First Citizens will acquire much of Silicon Valley Bank, the tech-focused financial institution whose lightning-quick failure this month set off a chain reaction that rattled faith in banks around the world. The sale underscores that Silicon Valley Bank’s assets do have value and helps to rebuild some faith. Stocks of several beaten down banks rose in a show of strength after the Federal Deposit Insurance Corp. announced the deal. But investors and experts caution the sale doesn't by itself provide an immediate all-clear for other banks following the second- and third-largest U.S. failures in history. That will likely take more time.

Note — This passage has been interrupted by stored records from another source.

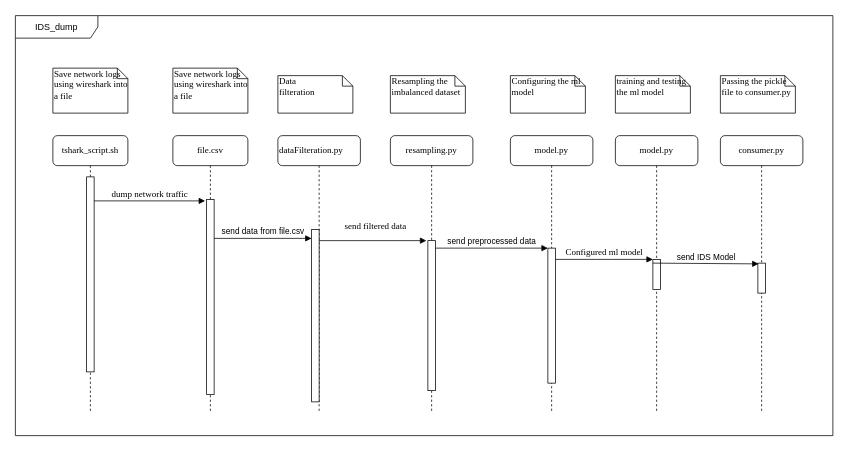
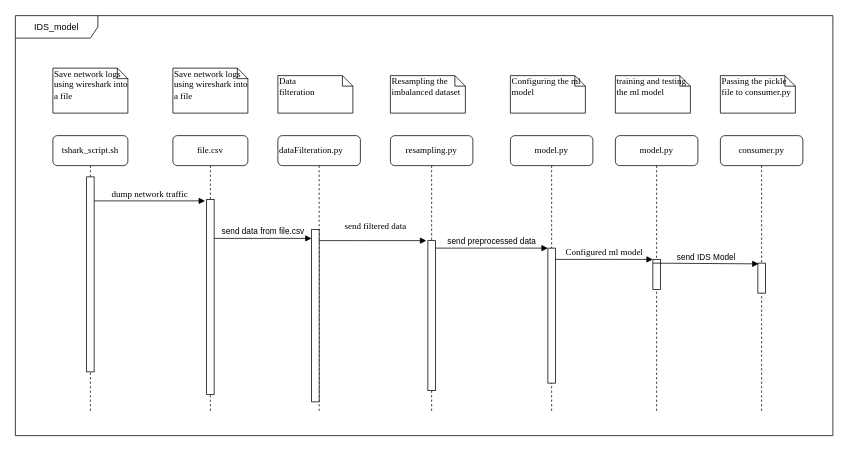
  <mxCell id="0" />
  <mxCell id="1" parent="0" />
  <mxCell id="2" value="dataFilteration.py" style="shape=umlLifeline;perimeter=lifelinePerimeter;whiteSpace=wrap;html=1;container=1;collapsible=0;recursiveResize=0;outlineConnect=0;rounded=1;shadow=0;comic=0;labelBackgroundColor=none;strokeWidth=1;fontFamily=Verdana;fontSize=12;align=left;" parent="1" vertex="1"><mxGeometry x="370" y="180" width="110" height="370" as="geometry" /></mxCell>
  <mxCell id="3" value="" style="html=1;points=[];perimeter=orthogonalPerimeter;rounded=0;shadow=0;comic=0;labelBackgroundColor=none;strokeWidth=1;fontFamily=Verdana;fontSize=12;align=center;" parent="2" vertex="1"><mxGeometry x="45" y="125" width="10" height="230" as="geometry" /></mxCell>
  <mxCell id="4" value="resampling.py" style="shape=umlLifeline;perimeter=lifelinePerimeter;whiteSpace=wrap;html=1;container=1;collapsible=0;recursiveResize=0;outlineConnect=0;rounded=1;shadow=0;comic=0;labelBackgroundColor=none;strokeWidth=1;fontFamily=Verdana;fontSize=12;align=center;" parent="1" vertex="1"><mxGeometry x="520" y="180" width="110" height="370" as="geometry" /></mxCell>
  <mxCell id="5" value="" style="html=1;points=[];perimeter=orthogonalPerimeter;rounded=0;shadow=0;comic=0;labelBackgroundColor=none;strokeWidth=1;fontFamily=Verdana;fontSize=12;align=center;" parent="4" vertex="1"><mxGeometry x="50" y="140" width="10" height="200" as="geometry" /></mxCell>
  <mxCell id="6" value="model.py" style="shape=umlLifeline;perimeter=lifelinePerimeter;whiteSpace=wrap;html=1;container=1;collapsible=0;recursiveResize=0;outlineConnect=0;rounded=1;shadow=0;comic=0;labelBackgroundColor=none;strokeWidth=1;fontFamily=Verdana;fontSize=12;align=center;" parent="1" vertex="1"><mxGeometry x="680" y="180" width="110" height="370" as="geometry" /></mxCell>
  <mxCell id="7" value="" style="html=1;points=[];perimeter=orthogonalPerimeter;rounded=0;shadow=0;comic=0;labelBackgroundColor=none;strokeWidth=1;fontFamily=Verdana;fontSize=12;align=center;" parent="6" vertex="1"><mxGeometry x="50" y="150" width="10" height="180" as="geometry" /></mxCell>
  <mxCell id="8" value="model.py" style="shape=umlLifeline;perimeter=lifelinePerimeter;whiteSpace=wrap;html=1;container=1;collapsible=0;recursiveResize=0;outlineConnect=0;rounded=1;shadow=0;comic=0;labelBackgroundColor=none;strokeWidth=1;fontFamily=Verdana;fontSize=12;align=center;" parent="1" vertex="1"><mxGeometry x="820" y="180" width="110" height="370" as="geometry" /></mxCell>
  <mxCell id="9" value="" style="html=1;points=[];perimeter=orthogonalPerimeter;rounded=0;shadow=0;comic=0;labelBackgroundColor=none;strokeWidth=1;fontFamily=Verdana;fontSize=12;align=center;" parent="8" vertex="1"><mxGeometry x="50" y="165" width="10" height="40" as="geometry" /></mxCell>
  <mxCell id="10" value="consumer.py" style="shape=umlLifeline;perimeter=lifelinePerimeter;whiteSpace=wrap;html=1;container=1;collapsible=0;recursiveResize=0;outlineConnect=0;rounded=1;shadow=0;comic=0;labelBackgroundColor=none;strokeWidth=1;fontFamily=Verdana;fontSize=12;align=center;" parent="1" vertex="1"><mxGeometry x="960" y="180" width="110" height="370" as="geometry" /></mxCell>
  <mxCell id="11" value="" style="html=1;points=[];perimeter=orthogonalPerimeter;rounded=0;shadow=0;comic=0;labelBackgroundColor=none;strokeWidth=1;fontFamily=Verdana;fontSize=12;align=center;" parent="10" vertex="1"><mxGeometry x="50" y="170" width="10" height="40" as="geometry" /></mxCell>
  <mxCell id="12" value="tshark_script.sh" style="shape=umlLifeline;perimeter=lifelinePerimeter;whiteSpace=wrap;html=1;container=1;collapsible=0;recursiveResize=0;outlineConnect=0;rounded=1;shadow=0;comic=0;labelBackgroundColor=none;strokeWidth=1;fontFamily=Verdana;fontSize=12;align=center;" parent="1" vertex="1"><mxGeometry x="70" y="180" width="100" height="370" as="geometry" /></mxCell>
  <mxCell id="13" value="" style="html=1;points=[];perimeter=orthogonalPerimeter;rounded=0;shadow=0;comic=0;labelBackgroundColor=none;strokeWidth=1;fontFamily=Verdana;fontSize=12;align=center;" parent="12" vertex="1"><mxGeometry x="45" y="55" width="10" height="260" as="geometry" /></mxCell>
  <mxCell id="14" value="Configured ml model" style="html=1;verticalAlign=bottom;endArrow=block;entryX=0;entryY=0;labelBackgroundColor=none;fontFamily=Verdana;fontSize=12;edgeStyle=elbowEdgeStyle;elbow=vertical;" parent="1" source="7" target="9" edge="1"><mxGeometry relative="1" as="geometry"><mxPoint x="780" y="300" as="sourcePoint" /></mxGeometry></mxCell>
  <mxCell id="15" value="dump network traffic" style="html=1;verticalAlign=bottom;endArrow=block;entryX=-0.2;entryY=0.008;labelBackgroundColor=none;fontFamily=Verdana;fontSize=12;edgeStyle=elbowEdgeStyle;elbow=vertical;entryDx=0;entryDy=0;entryPerimeter=0;" parent="1" source="13" target="24" edge="1"><mxGeometry relative="1" as="geometry"><mxPoint x="350" y="260" as="sourcePoint" /><Array as="points"><mxPoint x="140" y="267" /><mxPoint x="273" y="280" /></Array></mxGeometry></mxCell>
  <mxCell id="16" value="send filtered data" style="html=1;verticalAlign=bottom;endArrow=block;labelBackgroundColor=none;fontFamily=Verdana;fontSize=12;edgeStyle=elbowEdgeStyle;elbow=vertical;" parent="1" source="3" edge="1"><mxGeometry x="0.049" y="10" relative="1" as="geometry"><mxPoint x="500" y="270" as="sourcePoint" /><mxPoint x="568" y="320" as="targetPoint" /><Array as="points"><mxPoint x="480" y="320" /><mxPoint x="510" y="350" /></Array><mxPoint as="offset" /></mxGeometry></mxCell>
  <mxCell id="17" value="Save network logs using wireshark into a file" style="shape=note;whiteSpace=wrap;html=1;size=14;verticalAlign=top;align=left;spacingTop=-6;rounded=0;shadow=0;comic=0;labelBackgroundColor=none;strokeWidth=1;fontFamily=Verdana;fontSize=12" parent="1" vertex="1"><mxGeometry x="70" y="90" width="100" height="60" as="geometry" /></mxCell>
  <mxCell id="18" value="Data&lt;br&gt;filteration" style="shape=note;whiteSpace=wrap;html=1;size=14;verticalAlign=top;align=left;spacingTop=-6;rounded=0;shadow=0;comic=0;labelBackgroundColor=none;strokeWidth=1;fontFamily=Verdana;fontSize=12" parent="1" vertex="1"><mxGeometry x="370" y="100" width="100" height="50" as="geometry" /></mxCell>
  <mxCell id="19" value="Resampling the imbalanced dataset" style="shape=note;whiteSpace=wrap;html=1;size=14;verticalAlign=top;align=left;spacingTop=-6;rounded=0;shadow=0;comic=0;labelBackgroundColor=none;strokeWidth=1;fontFamily=Verdana;fontSize=12" parent="1" vertex="1"><mxGeometry x="520" y="100" width="100" height="50" as="geometry" /></mxCell>
  <mxCell id="20" value="Configuring the ml model" style="shape=note;whiteSpace=wrap;html=1;size=14;verticalAlign=top;align=left;spacingTop=-6;rounded=0;shadow=0;comic=0;labelBackgroundColor=none;strokeWidth=1;fontFamily=Verdana;fontSize=12" parent="1" vertex="1"><mxGeometry x="680" y="100" width="100" height="50" as="geometry" /></mxCell>
  <mxCell id="21" value="training and testing the ml model" style="shape=note;whiteSpace=wrap;html=1;size=14;verticalAlign=top;align=left;spacingTop=-6;rounded=0;shadow=0;comic=0;labelBackgroundColor=none;strokeWidth=1;fontFamily=Verdana;fontSize=12" parent="1" vertex="1"><mxGeometry x="820" y="100" width="100" height="50" as="geometry" /></mxCell>
  <mxCell id="22" value="Passing the pickle file to consumer.py" style="shape=note;whiteSpace=wrap;html=1;size=14;verticalAlign=top;align=left;spacingTop=-6;rounded=0;shadow=0;comic=0;labelBackgroundColor=none;strokeWidth=1;fontFamily=Verdana;fontSize=12" parent="1" vertex="1"><mxGeometry x="960" y="100" width="100" height="50" as="geometry" /></mxCell>
  <mxCell id="23" value="file.csv" style="shape=umlLifeline;perimeter=lifelinePerimeter;whiteSpace=wrap;html=1;container=1;collapsible=0;recursiveResize=0;outlineConnect=0;rounded=1;shadow=0;comic=0;labelBackgroundColor=none;strokeWidth=1;fontFamily=Verdana;fontSize=12;align=center;" parent="1" vertex="1"><mxGeometry x="230" y="180" width="100" height="370" as="geometry" /></mxCell>
  <mxCell id="24" value="" style="html=1;points=[];perimeter=orthogonalPerimeter;rounded=0;shadow=0;comic=0;labelBackgroundColor=none;strokeWidth=1;fontFamily=Verdana;fontSize=12;align=center;" parent="23" vertex="1"><mxGeometry x="45" y="85" width="10" height="260" as="geometry" /></mxCell>
  <mxCell id="25" value="Save network logs using wireshark into a file" style="shape=note;whiteSpace=wrap;html=1;size=14;verticalAlign=top;align=left;spacingTop=-6;rounded=0;shadow=0;comic=0;labelBackgroundColor=none;strokeWidth=1;fontFamily=Verdana;fontSize=12" parent="1" vertex="1"><mxGeometry x="230" y="90" width="100" height="60" as="geometry" /></mxCell>
  <mxCell id="26" value="send data from file.csv" style="html=1;verticalAlign=bottom;endArrow=block;exitX=1;exitY=0.2;exitDx=0;exitDy=0;exitPerimeter=0;" parent="1" source="24" target="3" edge="1"><mxGeometry width="80" relative="1" as="geometry"><mxPoint x="290" y="308" as="sourcePoint" /><mxPoint x="410" y="317" as="targetPoint" /></mxGeometry></mxCell>
  <mxCell id="27" value="send preprocessed data" style="html=1;verticalAlign=bottom;endArrow=block;" parent="1" edge="1"><mxGeometry width="80" relative="1" as="geometry"><mxPoint x="580" y="330" as="sourcePoint" /><mxPoint x="730" y="330" as="targetPoint" /></mxGeometry></mxCell>
  <mxCell id="28" value="send IDS Model" style="html=1;verticalAlign=bottom;endArrow=block;entryX=0.1;entryY=0.025;entryDx=0;entryDy=0;entryPerimeter=0;" parent="1" target="11" edge="1"><mxGeometry width="80" relative="1" as="geometry"><mxPoint x="870" y="350" as="sourcePoint" /><mxPoint x="950" y="350" as="targetPoint" /></mxGeometry></mxCell>
- <mxCell id="29" value="IDS_dump" style="shape=umlFrame;whiteSpace=wrap;html=1;width=110;height=30;" parent="1" vertex="1"><mxGeometry x="20" y="20" width="1090" height="560" as="geometry" /></mxCell>
+ <mxCell id="29" value="IDS_model" style="shape=umlFrame;whiteSpace=wrap;html=1;width=110;height=30;" parent="1" vertex="1"><mxGeometry x="20" y="20" width="1090" height="560" as="geometry" /></mxCell>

A Canadian Pacific train derailed in rural North Dakota Sunday night and spilled hazardous materials. But local authorities and the railroad said there is no threat to public safety. There were no injuries or fire associated with the derailment, which occurred in a rural area outside Wyndmere. Several hundred people live in that town about 60 miles southwest of Fargo. Canadian Pacific spokesperson Andy Cummings said 31 of the 70 cars on the train left the tracks around 11:15 p.m. Sunday, and some of the cars leaked liquid asphalt. But there are no waterways near where the derailment happened. It wasn't immediately clear what caused the derailment.

New England Patriots owner Robert Kraft has launched a $25-million national ad campaign against antisemitism. The ads will be featured during popular television programs such as “The Voice” and during the NFL draft, and NBA and NHL playoffs. Antisemitism has been on the rise over the last five years. Statistics show that while Jewish people are 2.4% of the U.S. population, they are the targets of 55% of religion-motivated hate crimes. Kraft said the ads will show how non-Jewish people can stand in solidarity with their Jewish neighbors against antisemitism and all types of hate.